● Passage provided:
============================================================

Path: utzoo!utgpu!watserv1!watmath!att!att!emory!samsung!noose.ecn.purdue.edu!dynamo.ecn.purdue.edu!hankd
From: hankd@dynamo.ecn.purdue.edu (Hank Dietz)
Newsgroups: comp.arch
Subject: Re: speculative execution
Summary: Mostly a static problem, but...
Message-ID: <1990Oct23.183709.29005@ecn.purdue.edu>
Date: 23 Oct 90 18:37:09 GMT
References: <162639@<1990Oct9> <3300194@m.cs.uiuc.edu>
Sender: news@ecn.purdue.edu (USENET news)
Organization: Purdue University Engineering Computer Network
Lines: 46

Well, first off let me say that speculative execution consists of two
components:  getting the instructions started and making sure the
program semantics are preserved.  Only a static mechanism, e.g., a
compiler, can look arbitrarily far ahead for instructions to start;
hence, compiler technology beats hardware on this by a large margin.
However, preserving program semantics can be a dynamic problem:  for
example, suppose that you get a floating-point exception in one of a
bunch of speculatively-executed instructions...  you really need a
dynamic mechanism, e.g. hardware, to deal with this -- as in the
Multiflow machines.  Hence, the basic problem is static (compilers),
but some secondary problems could use dynamic (hardware) support.

In article <3300194@m.cs.uiuc.edu> gillies@m.cs.uiuc.edu writes:
>Many enhancements to "increase parallelism" cannot be exploited by
>compilers unless P = NP, or unless you are willing to wait {hours,
>days, weeks} for your compiler to finish its job.  So don't just
>relegate EVERYTHING to the compiler!
...
>I believe you are much better off spending the extra real estate to
>implement identical functional units, or add vector hardware, since
>the compiler technology for exploiting these features runs in
>polynomial time.

============================================================

● Dataset entries:

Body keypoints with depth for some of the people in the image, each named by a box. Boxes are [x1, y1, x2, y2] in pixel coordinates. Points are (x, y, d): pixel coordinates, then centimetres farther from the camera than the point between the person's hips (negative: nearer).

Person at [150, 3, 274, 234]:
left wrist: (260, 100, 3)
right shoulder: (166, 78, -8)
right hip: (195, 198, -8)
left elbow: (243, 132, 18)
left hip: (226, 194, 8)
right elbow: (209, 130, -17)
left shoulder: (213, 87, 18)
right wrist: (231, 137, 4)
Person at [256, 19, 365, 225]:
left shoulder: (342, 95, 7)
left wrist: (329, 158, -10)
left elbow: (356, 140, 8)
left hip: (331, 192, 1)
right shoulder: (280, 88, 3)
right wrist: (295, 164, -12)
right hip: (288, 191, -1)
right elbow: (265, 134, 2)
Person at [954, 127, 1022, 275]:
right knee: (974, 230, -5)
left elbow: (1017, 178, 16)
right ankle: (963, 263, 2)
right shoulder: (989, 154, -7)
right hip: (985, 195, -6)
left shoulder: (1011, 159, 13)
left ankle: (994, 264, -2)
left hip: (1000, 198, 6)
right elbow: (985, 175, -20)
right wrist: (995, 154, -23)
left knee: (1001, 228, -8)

============================================================

● Task prompt:
Carry on the Usenet post about speculative execution from the point where it stops.

● Answer to this problem:
This sounds reasonable, but isn't really correct.  The trick is to
recognize that the comparison here is between spending lots of compile
time to generate *OPTIMAL* solutions and spending no compile time to
implement no solution (i.e., simply discarding the structure).  The
best compromise is generally to invest enough compile time to get most
of the benefits...  and that usually isn't excessive compile time.  As
for vector, etc., being polynomial time compiler problems, that simply
isn't true for optimal solutions -- but nobody cares because you can
get good solutions quickly enough.

Remember that O() complexity measures don't tell you actual times --
i.e., high O() complexity doesn't necessarily imply long runtime for
real cases.  For example, who cares if compile time "blows up" when
given input with 30-level nested loops?  If it really bothers you in
such a rare case, you just turn off the expensive optimization for
that particular piece of code...  no big deal.

My rule is simply to figure out where each thing should be done
(static vs. dynamic mechanisms) and then to do the best we can in
implementing it that way.  In this approach, I have yet to come across
a compiler problem that defied reasonably quick, approximate, solution.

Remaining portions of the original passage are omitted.